(MATERIAL PROVIDED)
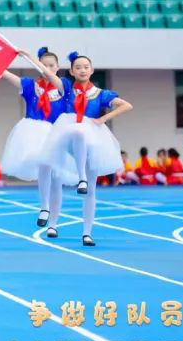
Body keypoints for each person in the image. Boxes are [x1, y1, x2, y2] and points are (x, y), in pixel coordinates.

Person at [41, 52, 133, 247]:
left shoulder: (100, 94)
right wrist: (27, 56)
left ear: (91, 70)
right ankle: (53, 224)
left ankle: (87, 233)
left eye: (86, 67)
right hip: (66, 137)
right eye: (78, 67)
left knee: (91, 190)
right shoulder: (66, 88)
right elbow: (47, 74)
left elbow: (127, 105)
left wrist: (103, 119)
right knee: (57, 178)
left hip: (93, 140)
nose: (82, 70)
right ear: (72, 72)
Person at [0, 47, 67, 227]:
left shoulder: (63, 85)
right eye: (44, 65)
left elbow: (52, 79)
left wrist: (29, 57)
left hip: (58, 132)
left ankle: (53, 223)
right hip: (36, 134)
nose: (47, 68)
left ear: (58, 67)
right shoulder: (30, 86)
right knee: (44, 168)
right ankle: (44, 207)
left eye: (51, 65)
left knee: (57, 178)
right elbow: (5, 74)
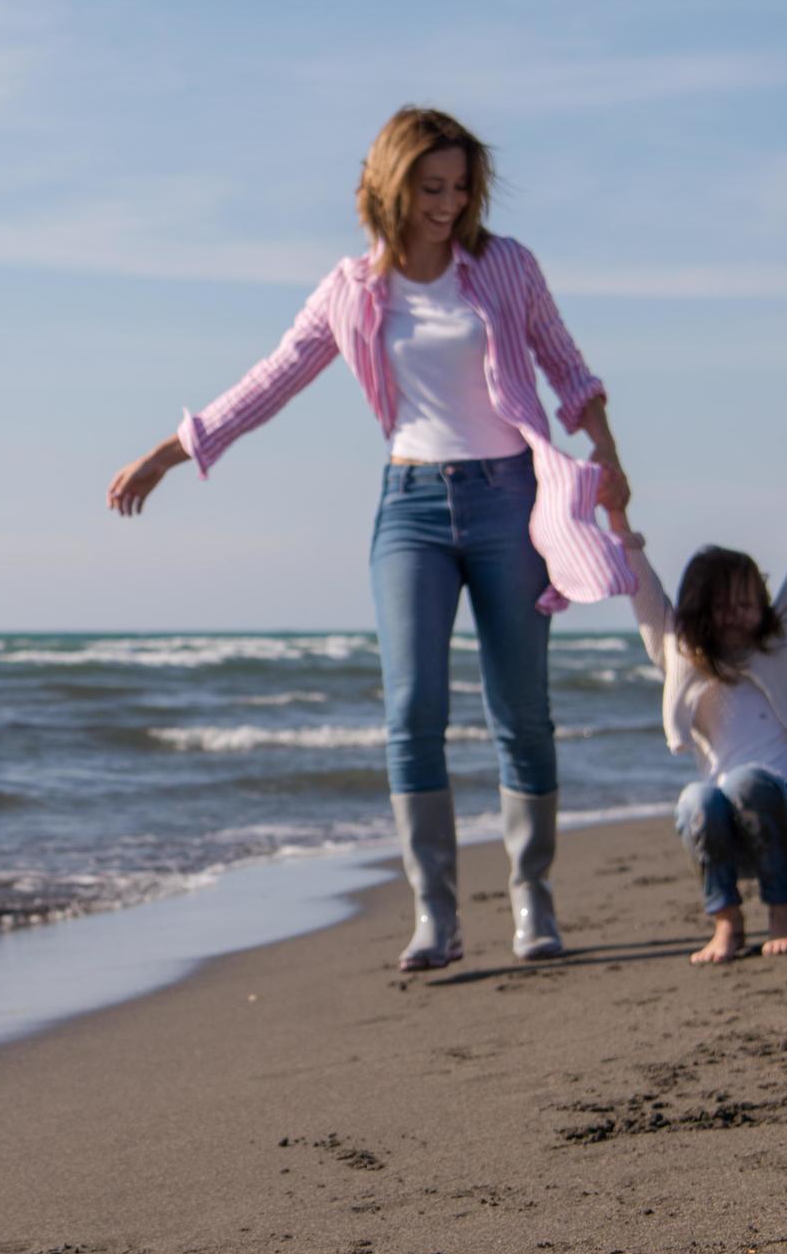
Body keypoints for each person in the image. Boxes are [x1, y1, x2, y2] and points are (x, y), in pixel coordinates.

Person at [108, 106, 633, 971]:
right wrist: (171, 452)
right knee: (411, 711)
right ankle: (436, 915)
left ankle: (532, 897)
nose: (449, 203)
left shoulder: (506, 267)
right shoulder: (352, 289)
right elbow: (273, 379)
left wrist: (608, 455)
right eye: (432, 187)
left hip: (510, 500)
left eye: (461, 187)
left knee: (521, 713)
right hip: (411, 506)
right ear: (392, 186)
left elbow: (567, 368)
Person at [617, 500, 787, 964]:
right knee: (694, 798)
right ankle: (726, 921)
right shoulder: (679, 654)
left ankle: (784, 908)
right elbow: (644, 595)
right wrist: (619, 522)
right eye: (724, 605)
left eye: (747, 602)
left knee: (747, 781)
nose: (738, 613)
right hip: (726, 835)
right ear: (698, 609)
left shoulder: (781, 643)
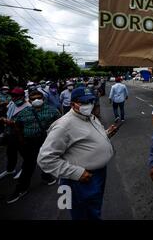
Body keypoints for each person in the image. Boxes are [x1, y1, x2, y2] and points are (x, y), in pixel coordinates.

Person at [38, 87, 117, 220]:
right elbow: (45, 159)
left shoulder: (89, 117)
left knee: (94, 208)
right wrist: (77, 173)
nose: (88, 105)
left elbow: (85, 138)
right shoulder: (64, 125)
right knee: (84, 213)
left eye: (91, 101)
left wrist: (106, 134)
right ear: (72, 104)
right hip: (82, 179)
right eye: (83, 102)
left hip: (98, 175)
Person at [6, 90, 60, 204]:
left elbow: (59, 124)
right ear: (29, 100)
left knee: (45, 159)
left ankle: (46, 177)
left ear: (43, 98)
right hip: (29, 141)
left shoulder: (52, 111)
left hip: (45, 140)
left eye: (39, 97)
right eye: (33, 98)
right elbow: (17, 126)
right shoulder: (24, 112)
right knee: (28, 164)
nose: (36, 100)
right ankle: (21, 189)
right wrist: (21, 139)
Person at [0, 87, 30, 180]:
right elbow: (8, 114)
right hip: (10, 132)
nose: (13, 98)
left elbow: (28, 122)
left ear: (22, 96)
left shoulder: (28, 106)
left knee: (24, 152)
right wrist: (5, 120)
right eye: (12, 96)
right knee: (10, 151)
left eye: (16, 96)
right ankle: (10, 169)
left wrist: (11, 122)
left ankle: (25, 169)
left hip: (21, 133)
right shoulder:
(End MATERIAL PROVIDED)
For this exercise, return exactly the lines above from the line with "right ear: (72, 72)" through the line with "left eye: (39, 97)", both included. Do not copy the pictures.

right ear: (72, 72)
Person at [0, 47, 67, 227]:
left shoulder: (63, 85)
right eye: (44, 65)
left elbow: (52, 79)
left wrist: (29, 57)
left hip: (58, 132)
left ankle: (53, 223)
right hip: (36, 134)
nose: (47, 68)
left ear: (58, 67)
right shoulder: (30, 86)
right knee: (44, 168)
right ankle: (44, 207)
left eye: (51, 65)
left knee: (57, 178)
right elbow: (5, 74)
Body keypoints for each person in the image. Boxes are [x1, y1, x2, y2] and points are (x, y), in pixel coordinates.

Person at [108, 106, 633, 971]:
right wrist: (171, 452)
right knee: (411, 711)
right ankle: (436, 915)
left ankle: (532, 897)
nose: (449, 203)
left shoulder: (506, 267)
right shoulder: (352, 289)
right elbow: (273, 379)
left wrist: (608, 455)
right eye: (432, 187)
left hip: (510, 500)
left eye: (461, 187)
left knee: (521, 713)
right hip: (411, 506)
right ear: (392, 186)
left elbow: (567, 368)
Person at [617, 500, 787, 964]:
right knee: (694, 798)
right ankle: (726, 921)
right shoulder: (679, 654)
left ankle: (784, 908)
right elbow: (644, 595)
right wrist: (619, 522)
right eye: (724, 605)
left eye: (747, 602)
left knee: (747, 781)
nose: (738, 613)
right hip: (726, 835)
right ear: (698, 609)
left shoulder: (781, 643)
Body keypoints for each person in the image. Boxes are [x1, y1, x2, y2] and points are (x, y), in pixel coordinates.

Person at [38, 87, 117, 220]:
right elbow: (45, 159)
left shoulder: (89, 117)
left knee: (94, 208)
right wrist: (77, 173)
nose: (88, 105)
left elbow: (85, 138)
right shoulder: (64, 125)
right knee: (84, 213)
left eye: (91, 101)
left wrist: (106, 134)
right ear: (72, 104)
right hip: (82, 179)
right eye: (83, 102)
left hip: (98, 175)
Person at [6, 90, 60, 204]:
left elbow: (59, 124)
right ear: (29, 100)
left knee: (45, 159)
left ankle: (46, 177)
left ear: (43, 98)
right hip: (29, 141)
left shoulder: (52, 111)
left hip: (45, 140)
left eye: (39, 97)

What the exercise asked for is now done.